And here it is! My first tutorial on the shiny new blog.
Welcome to my new friends in the Cheer Circle! I’m excited to be joining you after some new year reorganizing. Let’s get right down to it, shall we?
Shadow Star (inspiration photo on Nonnie’s Quilting Dreams)
Shadow Stars Tutorial (12.5″ unfinished, 12″ finished block)
Cut list for ONE (1) block
White or white-on-white background (can be all one color/print or scrappy):
• Four (4) 2.5″ squares
• Six (6) 2.5″x4.5″ rectangles
• One (1) 2.5″x10.5″ rectangle
• One (1) 2.5″x12.5″ rectangle
Medium gray shadow:
• Five (5) 2.5″ squares
• Two (2) 2.5″x4.5″ rectangles
Pink and orange star points (can be all one color/print or scrappy):
• Four (4) 2.5″ squares in each color (for a total of 8)
Purple star center:
• One (1) 4.5″ square
• All seams are a scant 1/4″.
• Whether you put the pink or orange prints on the top and bottom doesn’t matter, but I recommend that each side of the star be one color.
Making the flying geese
1.) Draw a diagonal line from corner to corner on all of the pink and orange pieces and on four (4) of the gray pieces.

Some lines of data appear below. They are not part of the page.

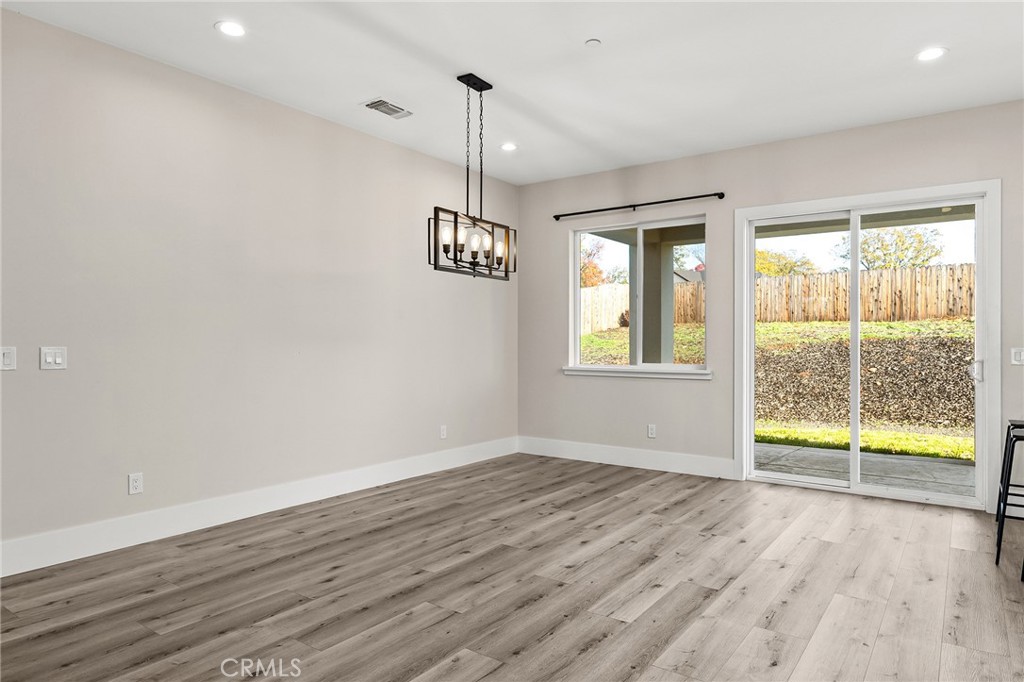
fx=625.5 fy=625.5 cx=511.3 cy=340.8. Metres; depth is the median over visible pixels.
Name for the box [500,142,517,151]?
recessed light
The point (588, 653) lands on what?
floor
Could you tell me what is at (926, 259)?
tree
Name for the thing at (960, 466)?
patio
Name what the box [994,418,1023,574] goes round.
bar stool
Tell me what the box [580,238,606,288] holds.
tree
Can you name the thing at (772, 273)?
tree
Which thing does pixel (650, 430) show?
wall socket
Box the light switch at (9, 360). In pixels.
[0,346,16,370]
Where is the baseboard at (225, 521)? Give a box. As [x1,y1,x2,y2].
[0,436,516,577]
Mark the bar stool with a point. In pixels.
(1004, 508)
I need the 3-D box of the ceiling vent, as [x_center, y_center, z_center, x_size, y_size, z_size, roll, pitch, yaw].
[-0.862,-1.610,4.340,0.194,0.015,0.328,0,0,35]
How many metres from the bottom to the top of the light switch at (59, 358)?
0.116 m
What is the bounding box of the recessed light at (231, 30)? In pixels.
[215,20,246,37]
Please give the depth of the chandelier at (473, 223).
3.89 m
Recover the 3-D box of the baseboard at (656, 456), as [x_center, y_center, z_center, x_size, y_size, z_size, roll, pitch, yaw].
[0.949,1.063,5.803,2.218,0.153,0.016,0,0,35]
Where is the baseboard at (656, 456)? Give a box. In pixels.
[518,436,736,478]
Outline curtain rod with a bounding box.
[554,191,726,220]
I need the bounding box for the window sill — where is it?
[563,365,712,379]
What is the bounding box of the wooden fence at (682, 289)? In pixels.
[579,262,978,332]
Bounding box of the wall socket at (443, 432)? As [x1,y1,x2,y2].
[439,425,446,438]
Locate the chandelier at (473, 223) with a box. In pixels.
[429,72,515,280]
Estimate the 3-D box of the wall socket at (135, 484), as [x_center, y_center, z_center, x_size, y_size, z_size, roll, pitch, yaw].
[-2.127,0.806,3.540,0.009,0.115,0.071,0,0,35]
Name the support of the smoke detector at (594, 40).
attached to the ceiling
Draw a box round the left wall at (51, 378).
[0,7,517,567]
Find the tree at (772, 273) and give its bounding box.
[754,248,816,276]
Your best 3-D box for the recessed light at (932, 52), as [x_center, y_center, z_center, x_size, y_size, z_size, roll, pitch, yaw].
[2.352,-1.610,3.515,0.173,0.008,0.172,0,0,35]
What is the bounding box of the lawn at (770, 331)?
[572,316,976,461]
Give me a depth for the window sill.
5.65 m
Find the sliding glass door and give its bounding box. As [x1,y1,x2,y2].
[736,181,998,510]
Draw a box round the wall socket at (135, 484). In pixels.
[128,472,143,494]
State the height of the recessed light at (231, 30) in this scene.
0.008 m
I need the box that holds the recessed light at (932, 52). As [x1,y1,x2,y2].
[915,46,946,61]
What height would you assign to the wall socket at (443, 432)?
0.120 m
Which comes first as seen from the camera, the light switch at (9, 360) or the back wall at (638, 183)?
the light switch at (9, 360)
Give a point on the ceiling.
(357, 94)
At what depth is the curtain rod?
5.61 m
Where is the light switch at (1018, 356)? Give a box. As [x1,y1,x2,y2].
[1010,347,1023,365]
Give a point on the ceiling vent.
(383, 104)
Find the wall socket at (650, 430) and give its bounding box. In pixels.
[647,423,655,438]
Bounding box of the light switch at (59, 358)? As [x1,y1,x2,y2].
[39,346,66,369]
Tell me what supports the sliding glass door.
in the back wall at (638, 183)
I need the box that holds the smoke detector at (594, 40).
[585,38,601,46]
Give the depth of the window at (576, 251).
5.83 m
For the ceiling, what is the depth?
3.65 m
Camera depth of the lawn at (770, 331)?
10.93 m
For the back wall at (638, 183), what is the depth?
5.32 m
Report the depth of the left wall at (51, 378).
3.86 m
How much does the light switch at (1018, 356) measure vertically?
0.117 m
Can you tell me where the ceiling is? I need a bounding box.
[1,0,1023,184]
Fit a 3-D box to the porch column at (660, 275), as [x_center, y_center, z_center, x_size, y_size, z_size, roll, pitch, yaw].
[1.887,-0.147,8.232,0.454,2.435,0.444,0,0,35]
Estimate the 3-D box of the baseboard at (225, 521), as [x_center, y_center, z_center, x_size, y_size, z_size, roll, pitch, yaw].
[-1.898,1.064,3.800,0.016,0.151,6.753,0,0,35]
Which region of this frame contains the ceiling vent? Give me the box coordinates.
[363,98,411,118]
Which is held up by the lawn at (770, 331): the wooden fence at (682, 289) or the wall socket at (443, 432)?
the wooden fence at (682, 289)
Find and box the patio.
[754,441,976,496]
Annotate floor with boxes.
[0,454,1023,681]
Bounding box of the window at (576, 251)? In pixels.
[568,214,707,377]
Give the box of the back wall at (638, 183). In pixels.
[518,99,1023,514]
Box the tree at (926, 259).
[853,225,942,270]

2.) Pair up one (1) orange square with a white rectangle and one (1) orange square with a gray rectangle. Do the same for two (2) pink squares. Pair up two (2) gray squares with two (2) white rectangles. If you’re using directional prints for the star points and shadow points, you may want to pay attention to whether the diagonal lines on the squares need to point up and to the right on the rectangles, or down and to the right. If not using any directional prints (or you aren’t as OCD about that as me!), be sure that the diagonal lines are pointing up and to the right.
3.) Sew on the diagonal lines. This is an excellent time to chain piece! Once finished, trim 1/4″ away from the line that you just sewed, being sure that you’re trimming on the correct side of your sewn line (you should be cutting away the part where the corner of the colored square meets the corner of the white rectangle so that when you flip the colored piece back over the sewn line, it completes the rectangle shape again). Press towards the colored pieces.
4.) Line up your other squares on your freshly pressed rectangles so as to form a “V” shape. Sew on the diagonal lines, trim 1/4″ away from the sewn line, and press towards the colored pieces just as you did before.
Making the block
5.) Lay out all of your pieces in order to visualize how the block will be sewn together.
6.) We’ll begin by assembling the middle two rows. For the first three columns, flip the pieces from the bottom row onto the pieces in the top row. Sew together. Flip the piece from the top row onto the piece in the bottom row for the final column. Press towards the 2.5″ or 4.5″ squares.
*TIP: If you’ve never tried glue basting, this is a great time to try it! The rest of the steps for this block (unless you press seams open) can really benefit from the accuracy and stabilization of the bias edges that the glue provides. Cristy Fincher has a great tutorial on Amy Smart’s blog here if you’re interested. I use a small bottle that I found in the quilting section of my local big box store, but I’ve heard that her tips for Elmer’s bottles are great.
7.) Sew the first two columns together and the last two columns together. Press the first column towards the purple center square and the second column towards the orange star points.
8.) Sew these two newly created columns together, pressing towards the purple center square. Set aside.
9.) Assemble the top and bottom rows of the block by sewing a rectangle and square to either side of the star points. Press out towards the white squares and rectangles.
10.) Sew your newly created rows to the top and bottom of the center section of your star block, being sure to nest seams where they meet. I had better success pressing these seams OPEN, but you can also carefully press towards the purple center square.
11.) Sew the 2.5″x10.5″ rectangle to the left side of your star block. Then sew the 2.5″x12.5″ rectangle to the bottom of your star block. Press these seams out towards the white rectangles.
Your first block is finished! Follow the directions to make another. You can use all of the same prints, or mix it up with some new ones!
Once I receive everyone’s blocks, I’ll add one more 2.5″x12.5″ strip to the top or bottom of each row to slightly offset the stars from each other in the finished quilt top.